## TEXT BLOCK:
—————

These examples are just a small sampling of class action lawsuits filed in Canada over the past few years. Although few cases have been decided on their merits to-date, the costs of defending against such actions can be extremely high.

In addition to class action lawsuits, individuals can also bring civil lawsuits in response to perceived breaches of their privacy rights. In this regard, some provinces have recognized a common law tort of “intrusion upon seclusion”. Pursuant to this tort, “One who intentionally [or recklessly] intrudes, physically or otherwise, upon the seclusion of another or his [or her] private affairs or concerns, is subject to liability to the other for invasion of his privacy, if the invasion would be highly offensive to a reasonable person.”2

Finally, organizations should be aware that certain statutes (such as CASL)3 also provide for a private right of action. Therefore, in addition to potential administrative penalties, organizations that violate such legislation could be held liable for damages suffered by persons whose privacy is breached.

3. Criminal Prosecution

The Criminal Code creates two privacy-related offences, as follows:

  • Using a device willfully to intercept a private communication without the express or implied consent of the originators or intended recipient (s.184).

—————

## REQUIRED ACTIONS:
(A) Can you retype the privacy-law passage from "These examples are" to "be extremely high."?
(B) How would you sum up the privacy-law passage in two sentences?
(C) Do these statements agree with the privacy-law passage? (i) Many class action cases in Canada have been decided on their merits. (ii) The Criminal Code creates two privacy-related offences. (iii) Every province has recognized a common law tort of intrusion upon seclusion. Give yes or no for each, and quote the deciding words.

—————

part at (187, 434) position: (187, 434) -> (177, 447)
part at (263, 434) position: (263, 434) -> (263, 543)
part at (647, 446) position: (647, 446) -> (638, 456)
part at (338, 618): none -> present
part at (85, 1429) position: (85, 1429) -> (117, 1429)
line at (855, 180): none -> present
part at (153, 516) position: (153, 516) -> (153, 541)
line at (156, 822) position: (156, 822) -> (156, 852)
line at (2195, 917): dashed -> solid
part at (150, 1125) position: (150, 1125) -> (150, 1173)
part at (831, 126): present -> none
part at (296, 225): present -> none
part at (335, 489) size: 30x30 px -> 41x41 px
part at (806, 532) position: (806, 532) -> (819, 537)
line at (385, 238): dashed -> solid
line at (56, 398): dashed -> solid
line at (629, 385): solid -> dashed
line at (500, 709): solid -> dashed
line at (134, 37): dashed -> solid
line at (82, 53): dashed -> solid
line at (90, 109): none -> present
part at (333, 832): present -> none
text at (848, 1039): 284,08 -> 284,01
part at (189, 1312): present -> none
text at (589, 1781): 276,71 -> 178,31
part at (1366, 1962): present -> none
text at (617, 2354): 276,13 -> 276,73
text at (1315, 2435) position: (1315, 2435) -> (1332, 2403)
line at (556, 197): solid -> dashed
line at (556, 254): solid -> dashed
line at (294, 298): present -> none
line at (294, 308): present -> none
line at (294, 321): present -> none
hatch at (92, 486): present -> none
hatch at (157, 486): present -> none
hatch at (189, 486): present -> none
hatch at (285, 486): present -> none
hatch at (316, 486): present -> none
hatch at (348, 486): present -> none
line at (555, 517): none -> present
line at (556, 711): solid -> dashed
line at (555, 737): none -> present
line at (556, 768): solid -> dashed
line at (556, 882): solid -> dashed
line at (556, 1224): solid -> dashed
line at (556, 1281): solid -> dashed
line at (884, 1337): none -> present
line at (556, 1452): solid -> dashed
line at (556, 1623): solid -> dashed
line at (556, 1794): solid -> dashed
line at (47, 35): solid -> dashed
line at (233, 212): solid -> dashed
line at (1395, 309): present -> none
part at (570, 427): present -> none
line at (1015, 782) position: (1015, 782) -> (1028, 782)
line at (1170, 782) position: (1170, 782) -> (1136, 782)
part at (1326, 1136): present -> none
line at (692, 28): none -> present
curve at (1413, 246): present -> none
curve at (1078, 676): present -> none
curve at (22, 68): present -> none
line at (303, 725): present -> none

—————

## RESPONSE LIST:
(A)
These examples are just a small sampling of class action lawsuits filed in Canada over the past few years. Although few cases have been decided on their merits to-date, the costs of defending against such actions can be extremely high.

(B) Class action lawsuits filed in Canada can be extremely costly to defend, and individuals can also bring civil lawsuits over perceived privacy breaches, including under the tort of intrusion upon seclusion that some provinces have recognized. Certain statutes also provide a private right of action, and the Criminal Code creates two privacy-related offences.

(C)
(i) No: "few cases have been decided on their merits to-date"
(ii) Yes: "The Criminal Code creates two privacy-related offences"
(iii) No: "some provinces have recognized a common law tort"